## SOURCE MATERIAL:
........

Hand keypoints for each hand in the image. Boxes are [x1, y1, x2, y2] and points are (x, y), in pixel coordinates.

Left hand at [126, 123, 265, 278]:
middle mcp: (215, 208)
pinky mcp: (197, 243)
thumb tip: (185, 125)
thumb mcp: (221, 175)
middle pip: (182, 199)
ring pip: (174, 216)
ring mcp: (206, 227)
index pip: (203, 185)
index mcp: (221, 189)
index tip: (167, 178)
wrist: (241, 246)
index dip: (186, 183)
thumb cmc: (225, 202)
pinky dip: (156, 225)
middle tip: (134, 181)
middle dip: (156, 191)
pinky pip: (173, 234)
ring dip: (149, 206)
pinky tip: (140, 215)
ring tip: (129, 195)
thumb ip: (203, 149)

........

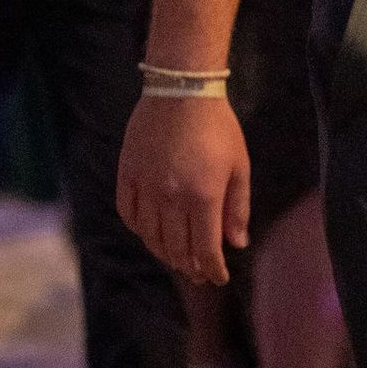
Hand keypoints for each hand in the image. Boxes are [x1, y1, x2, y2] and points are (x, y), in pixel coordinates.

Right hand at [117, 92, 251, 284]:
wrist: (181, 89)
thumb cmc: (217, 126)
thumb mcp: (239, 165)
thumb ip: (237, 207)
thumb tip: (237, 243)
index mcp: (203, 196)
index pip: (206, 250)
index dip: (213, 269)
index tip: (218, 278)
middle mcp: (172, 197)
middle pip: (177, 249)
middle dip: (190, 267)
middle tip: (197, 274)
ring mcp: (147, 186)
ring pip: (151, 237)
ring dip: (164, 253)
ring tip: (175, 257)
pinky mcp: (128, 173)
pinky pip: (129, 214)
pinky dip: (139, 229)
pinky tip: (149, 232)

........

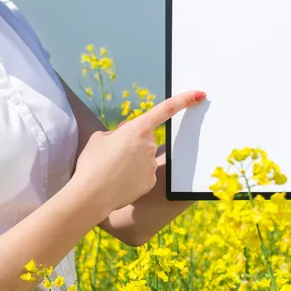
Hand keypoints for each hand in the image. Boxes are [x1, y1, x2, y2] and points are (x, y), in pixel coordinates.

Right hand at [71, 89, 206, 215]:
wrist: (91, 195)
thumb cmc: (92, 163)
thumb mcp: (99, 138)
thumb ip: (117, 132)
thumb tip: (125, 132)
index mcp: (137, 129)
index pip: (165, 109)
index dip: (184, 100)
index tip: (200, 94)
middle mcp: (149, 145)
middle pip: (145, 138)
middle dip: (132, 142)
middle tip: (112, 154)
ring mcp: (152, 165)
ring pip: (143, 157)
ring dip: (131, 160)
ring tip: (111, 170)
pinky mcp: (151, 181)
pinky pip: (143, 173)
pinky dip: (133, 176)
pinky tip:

........

## TASK INSTRUCTIONS:
In the listing above, locate the line containing "index pip: (203, 185)" and the line containing "thumb ip: (203, 149)", then transcribe both and every line between them verbatim.

## ANSWER TO THE EXERCISE:
index pip: (203, 185)
index mcp: (221, 189)
index tip: (167, 178)
wrist: (241, 246)
index dip: (186, 183)
thumb cmc: (225, 202)
pinky dip: (156, 225)
middle tip: (134, 181)
middle dip: (156, 191)
pinky pip: (173, 234)
ring dip: (149, 206)
pinky tip: (140, 215)
ring tip: (129, 195)
thumb ip: (203, 149)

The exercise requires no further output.